Les anglophones et les hispanophones voient le futur devant, le passé derrière, comme, je pense, tous les locuteurs de langues européennes. Pour les locuteurs de l'Aymara, c'est l'inverse.
Les anglophones voient le temps comme une ligne allant du passé vers le futur, de la gauche vers la droite, les hispanophones le voient comme un volume, et les sinophones voient le passé en haut et le futur vers le bas. Chez les Chinois, le temps descend. Chez les francophones et les anglophones, il passe.
Ce que je remarque, toutefois, c'est que, quelle que soit la façon dont on se représente le temps, c'est toujours de façon spatiale. L'avenir est devant, derrière, ou vers le bas. À la limite, peu importe, l'important c'est de pouvoir le visualiser.
Ce qui montre, à mon avis, que chez les humains, la perception de l'espace est antérieure à la perception du temps. Un jeune enfant est d'abord conscient de l'espace autour de lui, puis il prend conscience du passé, et enfin, nettement plus tard, il apprend à se projeter dans l'avenir.
De même, les langues créent d'abord un passé, et ensuite un futur. C'est particulièrement évident en allemand, où le prétérit est très ancien (d'où ses formes souvent irrégulières), mais où le futur est une création récente, d'où son aspect un peu "bricolé" :
Souvent, le présent suffit à exprimer le futur, surtout lorsqu'il est suggéré par un adverbe de temps. Sinon, on utilise aussi les auxiliaires de mode wollen (vouloir) et sollen (devoir) :
Ich will euch nur eine einzige Sache erzählen.
[Je vais vous expliquer seulement une seule chose.]

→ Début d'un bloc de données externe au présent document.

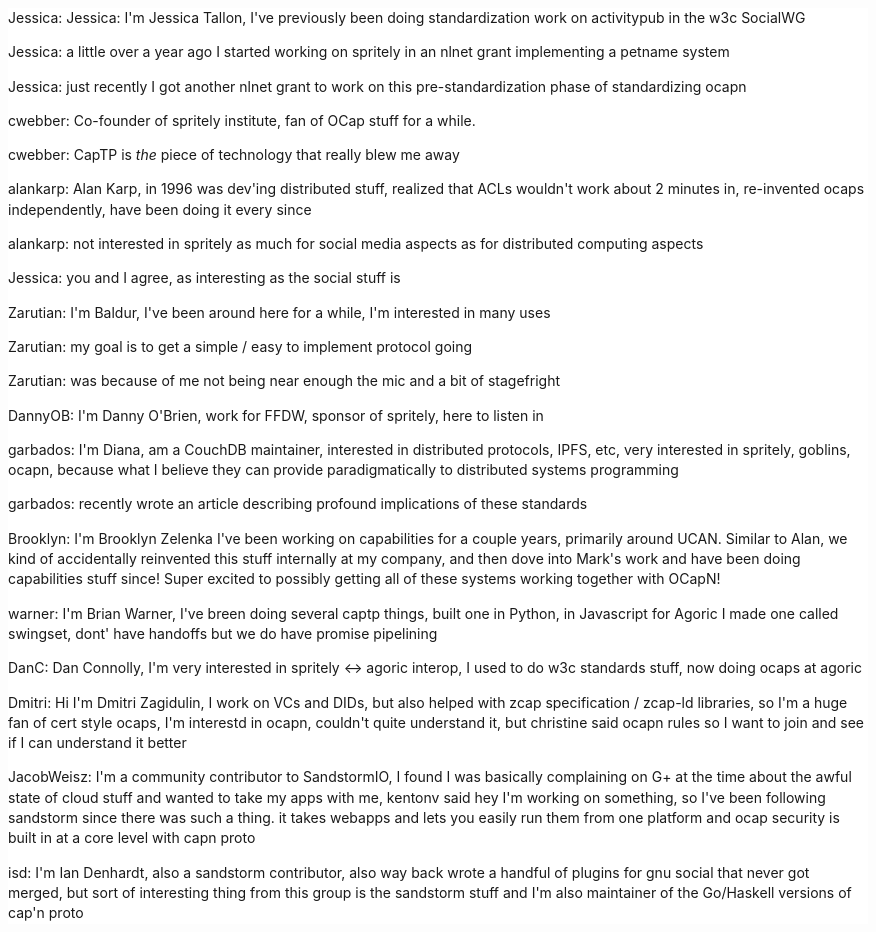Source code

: Jessica: Jessica: I'm Jessica Tallon, I've previously been doing standardization work on activitypub in the w3c SocialWG

Jessica: a little over a year ago I started working on spritely in an nlnet grant implementing a petname system

Jessica: just recently I got another nlnet grant to work on this pre-standardization phase of standardizing ocapn

cwebber: Co-founder of spritely institute, fan of OCap stuff for a while.

cwebber: CapTP is *the* piece of technology that really blew me away

alankarp: Alan Karp, in 1996 was dev'ing distributed stuff, realized that ACLs wouldn't work about 2 minutes in, re-invented ocaps independently, have been doing it every since

alankarp: not interested in spritely as much for social media aspects as for distributed computing aspects

Jessica: you and I agree, as interesting as the social stuff is

Zarutian: I'm Baldur, I've been around here for a while, I'm interested in many uses

Zarutian: my goal is to get a simple / easy to implement protocol going

Zarutian: was because of me not being near enough the mic and a bit of stagefright

DannyOB: I'm Danny O'Brien, work for FFDW, sponsor of spritely, here to listen in

garbados: I'm Diana, am a CouchDB maintainer, interested in distributed protocols, IPFS, etc, very interested in spritely, goblins, ocapn, because what I believe they can provide paradigmatically to distributed systems programming

garbados: recently wrote an article describing profound implications of these standards

Brooklyn: I'm Brooklyn Zelenka I've been working on capabilities for a couple years, primarily around UCAN. Similar to Alan, we kind of accidentally reinvented this stuff internally at my company, and then dove into Mark's work and have been doing capabilities stuff since!  Super excited to possibly getting all of these systems working together with OCapN!

warner: I'm Brian Warner, I've breen doing several captp things, built one in Python, in Javascript for Agoric I made one called swingset, dont' have handoffs but we do have promise pipelining

DanC: Dan Connolly, I'm very interested in spritely <-> agoric interop, I used to do w3c standards stuff, now doing ocaps at agoric

Dmitri: Hi I'm Dmitri Zagidulin, I work on VCs and DIDs, but also helped with zcap specification / zcap-ld libraries, so I'm a huge fan of cert style ocaps, I'm interestd in ocapn, couldn't quite understand it, but christine said ocapn rules so I want to join and see if I can understand it better

JacobWeisz: I'm a community contributor to SandstormIO, I found I was basically complaining on G+ at the time about the awful state of cloud stuff and wanted to take my apps with me, kentonv said hey I'm working on something, so I've been following sandstorm since there was such a thing.  it takes webapps and lets you easily run them from one platform and ocap security is built in at a core level with capn proto

isd: I'm Ian Denhardt, also a sandstorm contributor, also way back wrote a handful of plugins for gnu social that never got merged, but sort of interesting thing from this group is the sandstorm stuff and I'm also maintainer of the Go/Haskell versions of cap'n proto
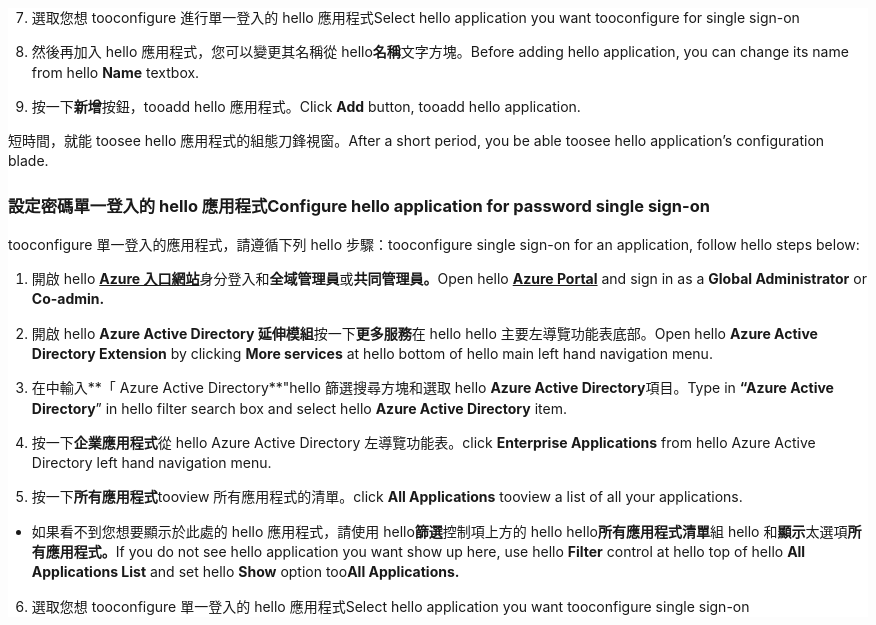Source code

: 7.  <span data-ttu-id="5dbac-308">選取您想 tooconfigure 進行單一登入的 hello 應用程式</span><span class="sxs-lookup"><span data-stu-id="5dbac-308">Select hello application you want tooconfigure for single sign-on</span></span>

8.  <span data-ttu-id="5dbac-309">然後再加入 hello 應用程式，您可以變更其名稱從 hello**名稱**文字方塊。</span><span class="sxs-lookup"><span data-stu-id="5dbac-309">Before adding hello application, you can change its name from hello **Name** textbox.</span></span>

9.  <span data-ttu-id="5dbac-310">按一下**新增**按鈕，tooadd hello 應用程式。</span><span class="sxs-lookup"><span data-stu-id="5dbac-310">Click **Add** button, tooadd hello application.</span></span>

<span data-ttu-id="5dbac-311">短時間，就能 toosee hello 應用程式的組態刀鋒視窗。</span><span class="sxs-lookup"><span data-stu-id="5dbac-311">After a short period, you be able toosee hello application’s configuration blade.</span></span>

### <a name="configure-hello-application-for-password-single-sign-on"></a><span data-ttu-id="5dbac-312">設定密碼單一登入的 hello 應用程式</span><span class="sxs-lookup"><span data-stu-id="5dbac-312">Configure hello application for password single sign-on</span></span>

<span data-ttu-id="5dbac-313">tooconfigure 單一登入的應用程式，請遵循下列 hello 步驟：</span><span class="sxs-lookup"><span data-stu-id="5dbac-313">tooconfigure single sign-on for an application, follow hello steps below:</span></span>

1.  <span data-ttu-id="5dbac-314">開啟 hello [ **Azure 入口網站**](https://portal.azure.com/)身分登入和**全域管理員**或**共同管理員。**</span><span class="sxs-lookup"><span data-stu-id="5dbac-314">Open hello [**Azure Portal**](https://portal.azure.com/) and sign in as a **Global Administrator** or **Co-admin.**</span></span>

2.  <span data-ttu-id="5dbac-315">開啟 hello **Azure Active Directory 延伸模組**按一下**更多服務**在 hello hello 主要左導覽功能表底部。</span><span class="sxs-lookup"><span data-stu-id="5dbac-315">Open hello **Azure Active Directory Extension** by clicking **More services** at hello bottom of hello main left hand navigation menu.</span></span>

3.  <span data-ttu-id="5dbac-316">在中輸入**「 Azure Active Directory**"hello 篩選搜尋方塊和選取 hello **Azure Active Directory**項目。</span><span class="sxs-lookup"><span data-stu-id="5dbac-316">Type in **“Azure Active Directory**” in hello filter search box and select hello **Azure Active Directory** item.</span></span>

4.  <span data-ttu-id="5dbac-317">按一下**企業應用程式**從 hello Azure Active Directory 左導覽功能表。</span><span class="sxs-lookup"><span data-stu-id="5dbac-317">click **Enterprise Applications** from hello Azure Active Directory left hand navigation menu.</span></span>

5.  <span data-ttu-id="5dbac-318">按一下**所有應用程式**tooview 所有應用程式的清單。</span><span class="sxs-lookup"><span data-stu-id="5dbac-318">click **All Applications** tooview a list of all your applications.</span></span>

 * <span data-ttu-id="5dbac-319">如果看不到您想要顯示於此處的 hello 應用程式，請使用 hello**篩選**控制項上方的 hello hello**所有應用程式清單**組 hello 和**顯示**太選項**所有應用程式。**</span><span class="sxs-lookup"><span data-stu-id="5dbac-319">If you do not see hello application you want show up here, use hello **Filter** control at hello top of hello **All Applications List** and set hello **Show** option too**All Applications.**</span></span>

6.  <span data-ttu-id="5dbac-320">選取您想 tooconfigure 單一登入的 hello 應用程式</span><span class="sxs-lookup"><span data-stu-id="5dbac-320">Select hello application you want tooconfigure single sign-on</span></span>
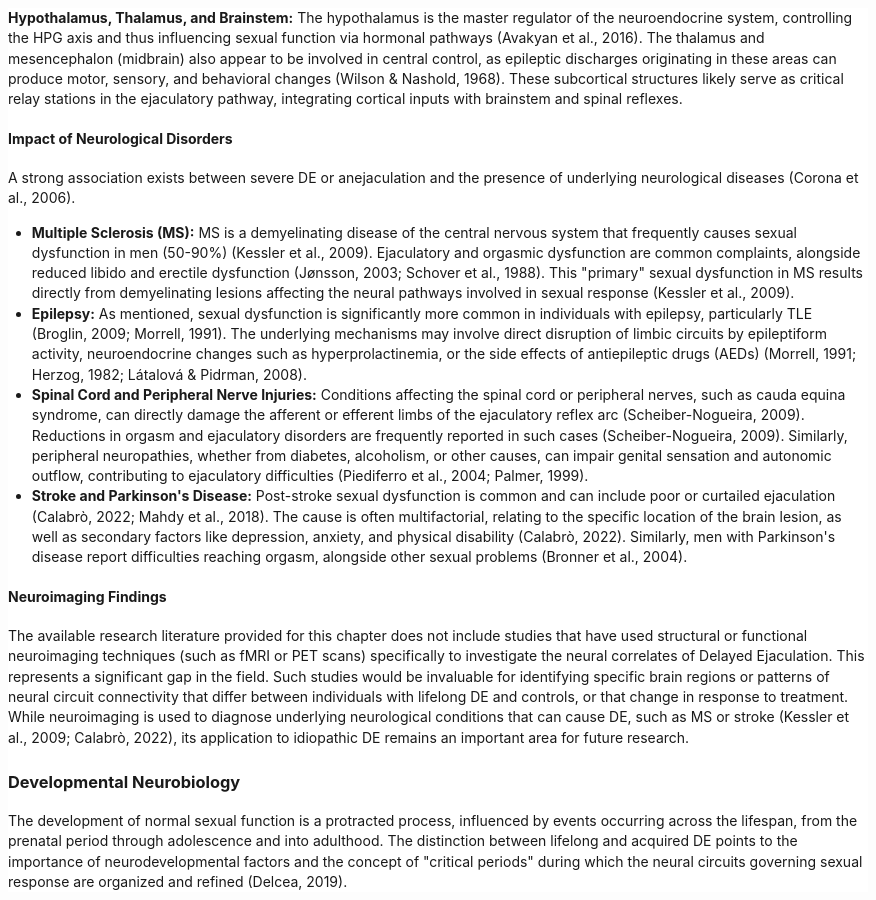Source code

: **Hypothalamus, Thalamus, and Brainstem:** The hypothalamus is the master regulator of the neuroendocrine system, controlling the HPG axis and thus influencing sexual function via hormonal pathways (Avakyan et al., 2016). The thalamus and mesencephalon (midbrain) also appear to be involved in central control, as epileptic discharges originating in these areas can produce motor, sensory, and behavioral changes (Wilson & Nashold, 1968). These subcortical structures likely serve as critical relay stations in the ejaculatory pathway, integrating cortical inputs with brainstem and spinal reflexes.

#### Impact of Neurological Disorders

A strong association exists between severe DE or anejaculation and the presence of underlying neurological diseases (Corona et al., 2006).

*   **Multiple Sclerosis (MS):** MS is a demyelinating disease of the central nervous system that frequently causes sexual dysfunction in men (50-90%) (Kessler et al., 2009). Ejaculatory and orgasmic dysfunction are common complaints, alongside reduced libido and erectile dysfunction (Jønsson, 2003; Schover et al., 1988). This "primary" sexual dysfunction in MS results directly from demyelinating lesions affecting the neural pathways involved in sexual response (Kessler et al., 2009).
*   **Epilepsy:** As mentioned, sexual dysfunction is significantly more common in individuals with epilepsy, particularly TLE (Broglin, 2009; Morrell, 1991). The underlying mechanisms may involve direct disruption of limbic circuits by epileptiform activity, neuroendocrine changes such as hyperprolactinemia, or the side effects of antiepileptic drugs (AEDs) (Morrell, 1991; Herzog, 1982; Látalová & Pidrman, 2008).
*   **Spinal Cord and Peripheral Nerve Injuries:** Conditions affecting the spinal cord or peripheral nerves, such as cauda equina syndrome, can directly damage the afferent or efferent limbs of the ejaculatory reflex arc (Scheiber-Nogueira, 2009). Reductions in orgasm and ejaculatory disorders are frequently reported in such cases (Scheiber-Nogueira, 2009). Similarly, peripheral neuropathies, whether from diabetes, alcoholism, or other causes, can impair genital sensation and autonomic outflow, contributing to ejaculatory difficulties (Piediferro et al., 2004; Palmer, 1999).
*   **Stroke and Parkinson's Disease:** Post-stroke sexual dysfunction is common and can include poor or curtailed ejaculation (Calabrò, 2022; Mahdy et al., 2018). The cause is often multifactorial, relating to the specific location of the brain lesion, as well as secondary factors like depression, anxiety, and physical disability (Calabrò, 2022). Similarly, men with Parkinson's disease report difficulties reaching orgasm, alongside other sexual problems (Bronner et al., 2004).

#### Neuroimaging Findings

The available research literature provided for this chapter does not include studies that have used structural or functional neuroimaging techniques (such as fMRI or PET scans) specifically to investigate the neural correlates of Delayed Ejaculation. This represents a significant gap in the field. Such studies would be invaluable for identifying specific brain regions or patterns of neural circuit connectivity that differ between individuals with lifelong DE and controls, or that change in response to treatment. While neuroimaging is used to diagnose underlying neurological conditions that can cause DE, such as MS or stroke (Kessler et al., 2009; Calabrò, 2022), its application to idiopathic DE remains an important area for future research.

### Developmental Neurobiology

The development of normal sexual function is a protracted process, influenced by events occurring across the lifespan, from the prenatal period through adolescence and into adulthood. The distinction between lifelong and acquired DE points to the importance of neurodevelopmental factors and the concept of "critical periods" during which the neural circuits governing sexual response are organized and refined (Delcea, 2019).
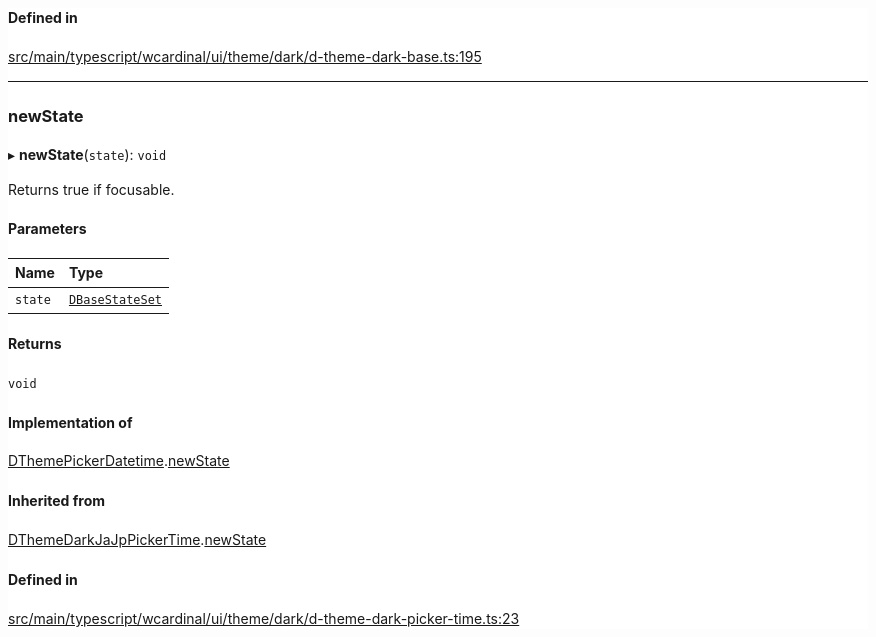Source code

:#### Defined in

[src/main/typescript/wcardinal/ui/theme/dark/d-theme-dark-base.ts:195](https://github.com/winter-cardinal/winter-cardinal-ui/blob/v0.457.0/src/main/typescript/wcardinal/ui/theme/dark/d-theme-dark-base.ts#L195)

___

### newState

▸ **newState**(`state`): `void`

Returns true if focusable.

#### Parameters

| Name | Type |
| :------ | :------ |
| `state` | [`DBaseStateSet`](../interfaces/DBaseStateSet.md) |

#### Returns

`void`

#### Implementation of

[DThemePickerDatetime](../interfaces/DThemePickerDatetime.md).[newState](../interfaces/DThemePickerDatetime.md#newstate)

#### Inherited from

[DThemeDarkJaJpPickerTime](DThemeDarkJaJpPickerTime.md).[newState](DThemeDarkJaJpPickerTime.md#newstate)

#### Defined in

[src/main/typescript/wcardinal/ui/theme/dark/d-theme-dark-picker-time.ts:23](https://github.com/winter-cardinal/winter-cardinal-ui/blob/v0.457.0/src/main/typescript/wcardinal/ui/theme/dark/d-theme-dark-picker-time.ts#L23)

Littéralement : je veux vous expliquer seulement une seule chose.
La forme composée avec werden est relativement peu employée.
Ich werde gehen = j'irai. Littéralement : je deviens aller.
En latin, amabo, "j'aimerai", est une ancienne forme composée, où l'on reconnaît le verbe indo-peuropéen *bhu "croître, devenir".
Idem pour le français j'aimerai, qui est la contraction de ego amare habeo, "j'ai à aimer".
C'est comme si le futur était réinventé chaque fois que la langue se métamorphose au fil des siècles. L'expression du passé est plus stable : au latin sum/fui, venio/veni, correspond le français je suis/je fus, je viens/je vins.
Les humains expriment de façon différente des notions qu'ils ont en commun, par exemple le futur. Ce qui est important, c'est d'avoir ces notions en commun, quelle que soit la façon dont on les exprime.
Comme le faisait remarquer un anthropologue, le fait que chez les Européens le noir soit la couleur du deuil, et que chez les Chinois ce soit le blanc, ne doit pas faire oublier que les Européens et les Chinois ont en commun la notion de deuil. Il en est de même pour la notion de futur.